Some more disjoint thoughts about the flight since I got in safely but don't have the energy to write back to the comments everyone posted yesterday:
- There was a huge line at security check-in, and then another, short line. Nobody seemed to know why there were two lines, so after probing carefully I went to the short line. And that would have made all the difference, since even through the short line I got to my gate exactly at the posted start-of-boarding time, except the long line was so long that the flight crew didn't get through, so things started late but somehow got out on time anyway.
- The security screener was garrulous to the point he was in danger of getting his own unfunny sitcom on ABC. Then I saw in a paper that in the Newest Cunning Scheme To Foil Them Very Bad Real Bad Bad Guys, agents are supposed to use small talk to trip Terrorists into carelessly revealing their Real Very Bad Bad Plans, like so:
SCREENER: ``What d'ya figure you'll get to do in Chicago?''
TERRORIST: ``See some family, visit the Art Institute, Museum of Science and Industry, detonate a nuclear device at the John Hancock Building because we thought that was the Sears Tower. Oh, and pictures of Wrigley.''
Still, bad enough for us introverts to already view strangers attempting to make small talk as mysterious, intrusive, and occasionally pain-inducing alien creatures; now we find out they're also sizing us up to see if we should be arrested on suspicion of being suspects.
- There was a CGI theme in the in-flight movies, featuring Ice Age, The Polar Express, and Charlie and the Chocolate Factory. I realized I'd really like CGI and CGI-assisted movies to drop the video game luge run sequences. Furthermore I learned that while I'd thought I had seen all of Ice Age in random order, scenes being played on infinite loop in TV and DVD stores, in fact there were about eight minutes I'd missed, mostly involving poop jokes, which I'd also like dropped.
- Whilst next on line at customs in Singapore, a guy came looking around, poking around as if checking something, then deposited himself in front of me.
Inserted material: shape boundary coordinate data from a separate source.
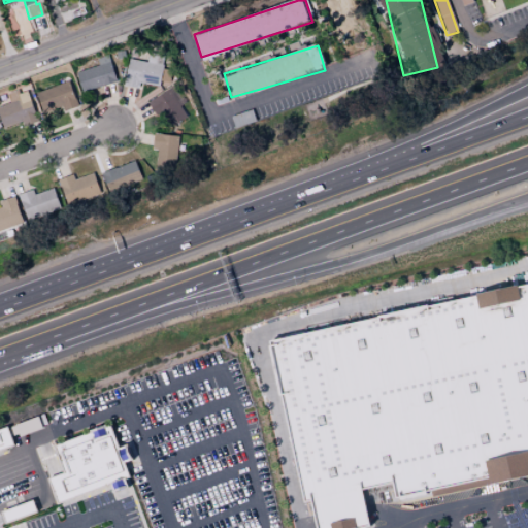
[(123,86),(139,89),(140,83),(159,87),(160,79),(167,80),(168,70),(161,69),(163,55),(147,52),(146,62),(128,59),(123,86)]
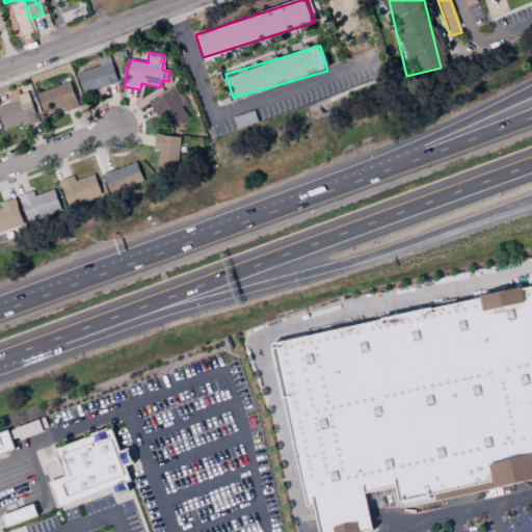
[(99,67),(77,72),(81,91),(116,83),(109,55),(97,58),(99,67)]
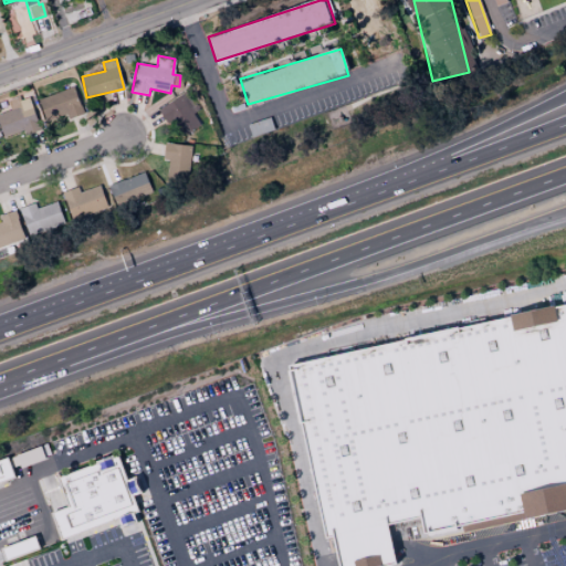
[(67,119),(83,114),(73,86),(38,100),(45,122),(66,115),(67,119)]
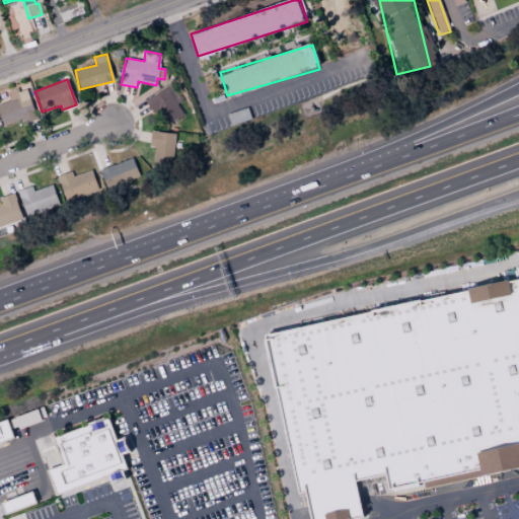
[(144,99),(152,115),(160,109),(168,124),(183,116),(168,86),(144,99)]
Wouldn't budge, either. Finally the family ahead of me -- which had apparently the most complicated customs issues since the Zollverin was dissolved -- got done and he jumped ahead, only to have his passport sniffed at by the inspector, and directed to go way over to another desk, and a fresh (and by that time, much longer) line.
Trivia: Congress voted Friedric von Steuben a pension of $2,500 per year in 1790. Source: The Kaiser's Merchant Ships in World War I, William Lowell Putnam.
Currently Reading: The Professor and the Madman: A Tale of Murder, Insanity, and the Making of the Oxford English Dictionary, Simon Winchester.